If you’re like us, you resolved to read more in the new year. Don’t worry if you haven’t turned many pages yet—you still have 336 days left. And we’re here to help: While January can suffer from a post-holiday publication lull, it’s a great time room for cooler, less conventional entries. This month, we’ve got a debut from a promising new fantasy writer, an anti-Internet manifesto, and more. January is an aspirational month, and these titles represent new literary directions. If 2015 is to be a year of reading, any one of them would make a great place to start.
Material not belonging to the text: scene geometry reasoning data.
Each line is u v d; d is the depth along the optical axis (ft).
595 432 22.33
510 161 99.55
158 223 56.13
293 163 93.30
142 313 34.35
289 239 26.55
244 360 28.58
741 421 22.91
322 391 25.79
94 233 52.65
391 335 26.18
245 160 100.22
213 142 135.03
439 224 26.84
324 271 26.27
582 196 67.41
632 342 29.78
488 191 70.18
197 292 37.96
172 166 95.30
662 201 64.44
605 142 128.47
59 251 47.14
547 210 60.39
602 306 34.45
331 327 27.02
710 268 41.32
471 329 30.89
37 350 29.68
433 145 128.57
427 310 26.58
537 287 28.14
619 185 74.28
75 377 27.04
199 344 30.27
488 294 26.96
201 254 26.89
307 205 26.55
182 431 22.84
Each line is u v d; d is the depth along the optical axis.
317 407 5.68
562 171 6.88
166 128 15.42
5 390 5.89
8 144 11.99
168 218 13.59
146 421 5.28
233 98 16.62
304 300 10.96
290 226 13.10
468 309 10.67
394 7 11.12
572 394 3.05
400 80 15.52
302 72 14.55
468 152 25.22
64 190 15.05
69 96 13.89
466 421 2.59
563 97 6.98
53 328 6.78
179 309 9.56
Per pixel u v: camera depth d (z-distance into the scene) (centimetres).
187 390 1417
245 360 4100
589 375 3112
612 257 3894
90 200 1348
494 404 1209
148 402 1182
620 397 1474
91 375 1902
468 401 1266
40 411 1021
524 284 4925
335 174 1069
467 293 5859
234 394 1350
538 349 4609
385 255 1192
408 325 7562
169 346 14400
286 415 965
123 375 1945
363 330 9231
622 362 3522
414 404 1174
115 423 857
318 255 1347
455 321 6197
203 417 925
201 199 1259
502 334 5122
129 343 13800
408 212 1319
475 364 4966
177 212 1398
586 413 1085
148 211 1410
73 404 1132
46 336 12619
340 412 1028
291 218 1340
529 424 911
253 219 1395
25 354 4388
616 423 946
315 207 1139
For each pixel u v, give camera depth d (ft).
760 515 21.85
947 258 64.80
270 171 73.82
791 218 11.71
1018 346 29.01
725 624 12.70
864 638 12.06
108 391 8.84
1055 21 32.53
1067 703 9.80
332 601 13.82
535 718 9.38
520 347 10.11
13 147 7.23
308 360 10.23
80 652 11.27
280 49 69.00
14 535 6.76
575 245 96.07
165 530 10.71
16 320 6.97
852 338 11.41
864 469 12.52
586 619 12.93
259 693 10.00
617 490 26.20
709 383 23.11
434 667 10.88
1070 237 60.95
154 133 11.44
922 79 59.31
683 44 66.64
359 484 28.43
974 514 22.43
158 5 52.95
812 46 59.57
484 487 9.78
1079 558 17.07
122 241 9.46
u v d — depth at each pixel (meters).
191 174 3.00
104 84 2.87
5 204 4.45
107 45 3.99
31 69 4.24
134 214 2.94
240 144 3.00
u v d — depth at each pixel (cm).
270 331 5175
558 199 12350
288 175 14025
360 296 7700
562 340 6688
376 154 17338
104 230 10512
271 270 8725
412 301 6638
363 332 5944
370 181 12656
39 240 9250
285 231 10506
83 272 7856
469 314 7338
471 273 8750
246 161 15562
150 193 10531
The Full-Length Debut: Daniel José Older, Half-Resurrection Blues
Release: January 6
For a genre in which anything is theoretically possible, fantasy has always been dominated by white people. So we need more books like Daniel José Older’s Half-Resurrection Blues, the first in a new series. Fans will recognize the character of Carlos Delacruz from Salsa Nocturna, Older’s 2012 collection of “ghost noir” stories: An “inbetweener” for the New York Council of the Dead, Carlos must negotiate that tricky space between alive and dead. Nothing about this book is dead, though; it’s urban fantasy that actually feels relevant and alive. (Also, check out Older’s fantastic BuzzFeed essay on diversity in publishing.)
The Counterintuitive Opinion: Andrew Keen, The Internet Is Not the Answer
Release: January 6
Whoever’s writing book titles these days is making phenomenal use of “not.” Just a couple of months after Tom Doctoroff argued that social media is hurting brand marketing in the exquisitely titled Twitter is Not a Strategy, tech commentator Andrew Keen is ready to denounce the whole shebang in The Internet is Not the Answer. For Keen, the Internet is a negative feedback loop that punishes its users—economically, socially, psychologically. Sure, this kind of tech naysaying is classic provocation, but it’s necessary. (Also, we told you so.)
The Literary One: Rachel Cusk, Outline
Release: January 13
Two things can happen when you make your main character a creative writing instructor: (1) The novel undermines itself in an act of creative meta-destruction, or (2) it challenges and expands the form. Rachel Cusk’s much-praised Outline does the latter. In an artistic age that supposedly values subversion and ambiguity, the novel remains the very definition of convention. Cusk’s “novel in ten conversations” shows what you can do with a little imagination and a lot of style.
The Blockbuster: Nick Cutter, The Deep
Release: January 13
The bottom of the ocean remains the scariest place on planet Earth, so setting any novel there all but guarantees sleepless nights. Cutter is no stranger to unpacking isolation’s frightening properties—in his debut, The Troop, a scoutmaster and his charges face peril in the Canadian wilderness—and in his latest, the fate of humanity depends on research being done in a lab located eight miles underwater. When that lab goes silent, a fact-finding mission is dispatched, and (surprise!) they find more than facts in those icy black depths. By the end, we’ll all need rescuing.
The International One: Pasi Ilmari Jääskeläinen, The Rabbit Back Literature Society
Release: January 20
We’re guessing you probably haven’t read any Finnish fantasy. (Swedish neo-noir, sure.) We certainly haven’t, but that changes with Pasi Ilmari Jääskeläinen’s The Rabbit Back Literature Society, translated by Lola M. Rogers. When a secret group of writers recruits a new member, questions form faster than they can be answered.